Consider the listing below. Extract exactly the lines from the line containing "cells in human" to the line containing "immunohistochemistry (IHC) photomicrograph", both included.
========
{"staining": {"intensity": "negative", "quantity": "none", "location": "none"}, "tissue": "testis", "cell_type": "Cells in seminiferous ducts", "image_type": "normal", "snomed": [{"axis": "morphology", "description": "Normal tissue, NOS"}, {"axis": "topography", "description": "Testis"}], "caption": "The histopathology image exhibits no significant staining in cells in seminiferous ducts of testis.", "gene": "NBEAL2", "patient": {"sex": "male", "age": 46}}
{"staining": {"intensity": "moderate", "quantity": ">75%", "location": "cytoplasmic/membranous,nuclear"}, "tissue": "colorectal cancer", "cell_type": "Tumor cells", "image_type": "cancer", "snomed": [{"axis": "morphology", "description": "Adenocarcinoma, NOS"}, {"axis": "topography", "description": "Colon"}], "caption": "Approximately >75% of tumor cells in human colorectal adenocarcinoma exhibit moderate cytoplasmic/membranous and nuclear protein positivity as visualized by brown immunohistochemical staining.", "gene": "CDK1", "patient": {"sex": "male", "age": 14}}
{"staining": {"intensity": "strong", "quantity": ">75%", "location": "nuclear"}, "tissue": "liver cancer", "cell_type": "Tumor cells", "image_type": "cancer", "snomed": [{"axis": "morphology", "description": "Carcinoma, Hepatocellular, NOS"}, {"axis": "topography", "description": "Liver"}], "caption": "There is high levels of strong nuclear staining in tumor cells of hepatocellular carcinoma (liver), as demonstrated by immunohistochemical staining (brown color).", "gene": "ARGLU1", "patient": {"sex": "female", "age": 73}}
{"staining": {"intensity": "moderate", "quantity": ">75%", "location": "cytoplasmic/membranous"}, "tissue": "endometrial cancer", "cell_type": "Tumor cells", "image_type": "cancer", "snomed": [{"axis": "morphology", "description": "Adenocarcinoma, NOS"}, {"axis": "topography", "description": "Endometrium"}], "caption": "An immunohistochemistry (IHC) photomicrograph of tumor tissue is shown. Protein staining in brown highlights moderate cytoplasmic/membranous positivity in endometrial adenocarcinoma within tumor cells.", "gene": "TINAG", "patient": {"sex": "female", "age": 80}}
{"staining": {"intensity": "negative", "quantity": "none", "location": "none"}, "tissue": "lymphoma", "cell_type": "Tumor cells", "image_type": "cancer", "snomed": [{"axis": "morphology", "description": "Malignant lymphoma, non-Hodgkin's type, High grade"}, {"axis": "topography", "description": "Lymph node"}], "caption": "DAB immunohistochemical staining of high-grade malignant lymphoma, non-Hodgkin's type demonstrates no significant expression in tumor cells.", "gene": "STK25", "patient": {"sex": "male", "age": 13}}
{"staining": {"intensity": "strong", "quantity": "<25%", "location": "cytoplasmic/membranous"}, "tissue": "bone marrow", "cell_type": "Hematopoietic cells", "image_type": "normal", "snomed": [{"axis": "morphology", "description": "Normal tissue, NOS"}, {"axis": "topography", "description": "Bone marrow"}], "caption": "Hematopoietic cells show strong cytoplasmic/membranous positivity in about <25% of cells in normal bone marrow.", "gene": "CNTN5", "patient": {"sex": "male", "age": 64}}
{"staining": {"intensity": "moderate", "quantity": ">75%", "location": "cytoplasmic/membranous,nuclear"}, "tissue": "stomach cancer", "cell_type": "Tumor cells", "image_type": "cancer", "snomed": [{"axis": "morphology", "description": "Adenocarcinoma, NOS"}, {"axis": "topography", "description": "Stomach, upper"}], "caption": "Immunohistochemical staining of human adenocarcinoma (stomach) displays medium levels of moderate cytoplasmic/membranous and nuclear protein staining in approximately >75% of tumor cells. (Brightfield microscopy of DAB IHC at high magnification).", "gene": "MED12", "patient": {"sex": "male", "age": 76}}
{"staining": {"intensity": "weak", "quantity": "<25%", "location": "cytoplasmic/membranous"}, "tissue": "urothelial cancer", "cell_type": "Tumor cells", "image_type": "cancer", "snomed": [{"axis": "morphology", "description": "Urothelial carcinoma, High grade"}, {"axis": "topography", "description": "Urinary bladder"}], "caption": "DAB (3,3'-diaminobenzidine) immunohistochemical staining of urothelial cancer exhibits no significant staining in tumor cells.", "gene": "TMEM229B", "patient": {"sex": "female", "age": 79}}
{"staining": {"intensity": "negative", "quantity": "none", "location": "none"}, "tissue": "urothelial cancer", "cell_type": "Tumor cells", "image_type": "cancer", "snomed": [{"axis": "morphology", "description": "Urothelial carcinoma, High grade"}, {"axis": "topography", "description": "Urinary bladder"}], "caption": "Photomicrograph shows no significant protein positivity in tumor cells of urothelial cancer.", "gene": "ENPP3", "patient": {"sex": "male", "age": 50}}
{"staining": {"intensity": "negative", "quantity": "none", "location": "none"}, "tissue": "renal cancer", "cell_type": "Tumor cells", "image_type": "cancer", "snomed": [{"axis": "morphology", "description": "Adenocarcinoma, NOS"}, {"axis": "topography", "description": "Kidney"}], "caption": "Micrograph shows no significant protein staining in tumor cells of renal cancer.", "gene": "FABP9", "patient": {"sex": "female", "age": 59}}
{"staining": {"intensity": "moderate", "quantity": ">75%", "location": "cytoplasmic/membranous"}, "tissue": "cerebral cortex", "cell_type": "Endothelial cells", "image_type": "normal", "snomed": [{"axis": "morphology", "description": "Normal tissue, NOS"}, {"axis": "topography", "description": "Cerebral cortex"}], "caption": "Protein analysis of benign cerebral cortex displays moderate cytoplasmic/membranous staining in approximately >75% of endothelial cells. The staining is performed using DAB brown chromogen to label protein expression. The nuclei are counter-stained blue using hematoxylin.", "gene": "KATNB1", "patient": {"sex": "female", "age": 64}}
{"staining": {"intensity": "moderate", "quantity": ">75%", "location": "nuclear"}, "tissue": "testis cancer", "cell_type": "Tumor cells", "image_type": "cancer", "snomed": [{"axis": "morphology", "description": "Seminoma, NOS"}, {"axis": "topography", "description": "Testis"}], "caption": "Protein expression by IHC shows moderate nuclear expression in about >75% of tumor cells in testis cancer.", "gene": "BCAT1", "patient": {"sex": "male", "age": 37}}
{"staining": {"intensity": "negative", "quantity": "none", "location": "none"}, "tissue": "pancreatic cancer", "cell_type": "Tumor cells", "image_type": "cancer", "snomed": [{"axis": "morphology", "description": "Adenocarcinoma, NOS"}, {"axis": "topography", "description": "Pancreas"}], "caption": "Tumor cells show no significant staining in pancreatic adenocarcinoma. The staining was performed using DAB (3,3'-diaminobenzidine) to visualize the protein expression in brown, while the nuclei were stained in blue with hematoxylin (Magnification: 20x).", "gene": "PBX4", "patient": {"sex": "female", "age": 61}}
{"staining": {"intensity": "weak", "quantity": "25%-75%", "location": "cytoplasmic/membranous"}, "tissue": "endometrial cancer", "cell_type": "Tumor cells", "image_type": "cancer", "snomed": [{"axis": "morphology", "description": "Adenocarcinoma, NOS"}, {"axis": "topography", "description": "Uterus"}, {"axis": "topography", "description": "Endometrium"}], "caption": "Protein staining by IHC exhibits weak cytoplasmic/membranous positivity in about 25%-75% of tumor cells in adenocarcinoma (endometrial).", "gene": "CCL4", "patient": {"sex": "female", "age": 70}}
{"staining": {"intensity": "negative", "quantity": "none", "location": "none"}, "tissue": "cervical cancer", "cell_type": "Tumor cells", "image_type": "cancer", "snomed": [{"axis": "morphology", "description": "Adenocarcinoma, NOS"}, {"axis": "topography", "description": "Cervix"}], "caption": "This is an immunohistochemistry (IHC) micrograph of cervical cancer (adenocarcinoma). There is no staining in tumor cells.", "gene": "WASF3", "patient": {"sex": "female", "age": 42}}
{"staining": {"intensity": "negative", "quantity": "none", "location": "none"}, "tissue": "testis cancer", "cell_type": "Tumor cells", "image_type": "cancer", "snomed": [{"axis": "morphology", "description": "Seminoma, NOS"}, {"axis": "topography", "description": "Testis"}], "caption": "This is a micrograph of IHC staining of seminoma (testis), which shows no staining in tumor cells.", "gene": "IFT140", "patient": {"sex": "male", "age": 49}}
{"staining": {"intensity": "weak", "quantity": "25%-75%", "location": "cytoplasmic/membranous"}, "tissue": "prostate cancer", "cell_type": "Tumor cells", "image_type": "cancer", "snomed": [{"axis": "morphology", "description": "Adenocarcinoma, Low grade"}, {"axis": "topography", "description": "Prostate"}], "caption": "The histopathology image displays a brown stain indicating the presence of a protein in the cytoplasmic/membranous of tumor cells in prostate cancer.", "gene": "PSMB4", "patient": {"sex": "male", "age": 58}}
========
Answer area
{"staining": {"intensity": "moderate", "quantity": ">75%", "location": "cytoplasmic/membranous,nuclear"}, "tissue": "colorectal cancer", "cell_type": "Tumor cells", "image_type": "cancer", "snomed": [{"axis": "morphology", "description": "Adenocarcinoma, NOS"}, {"axis": "topography", "description": "Colon"}], "caption": "Approximately >75% of tumor cells in human colorectal adenocarcinoma exhibit moderate cytoplasmic/membranous and nuclear protein positivity as visualized by brown immunohistochemical staining.", "gene": "CDK1", "patient": {"sex": "male", "age": 14}}
{"staining": {"intensity": "strong", "quantity": ">75%", "location": "nuclear"}, "tissue": "liver cancer", "cell_type": "Tumor cells", "image_type": "cancer", "snomed": [{"axis": "morphology", "description": "Carcinoma, Hepatocellular, NOS"}, {"axis": "topography", "description": "Liver"}], "caption": "There is high levels of strong nuclear staining in tumor cells of hepatocellular carcinoma (liver), as demonstrated by immunohistochemical staining (brown color).", "gene": "ARGLU1", "patient": {"sex": "female", "age": 73}}
{"staining": {"intensity": "moderate", "quantity": ">75%", "location": "cytoplasmic/membranous"}, "tissue": "endometrial cancer", "cell_type": "Tumor cells", "image_type": "cancer", "snomed": [{"axis": "morphology", "description": "Adenocarcinoma, NOS"}, {"axis": "topography", "description": "Endometrium"}], "caption": "An immunohistochemistry (IHC) photomicrograph of tumor tissue is shown. Protein staining in brown highlights moderate cytoplasmic/membranous positivity in endometrial adenocarcinoma within tumor cells.", "gene": "TINAG", "patient": {"sex": "female", "age": 80}}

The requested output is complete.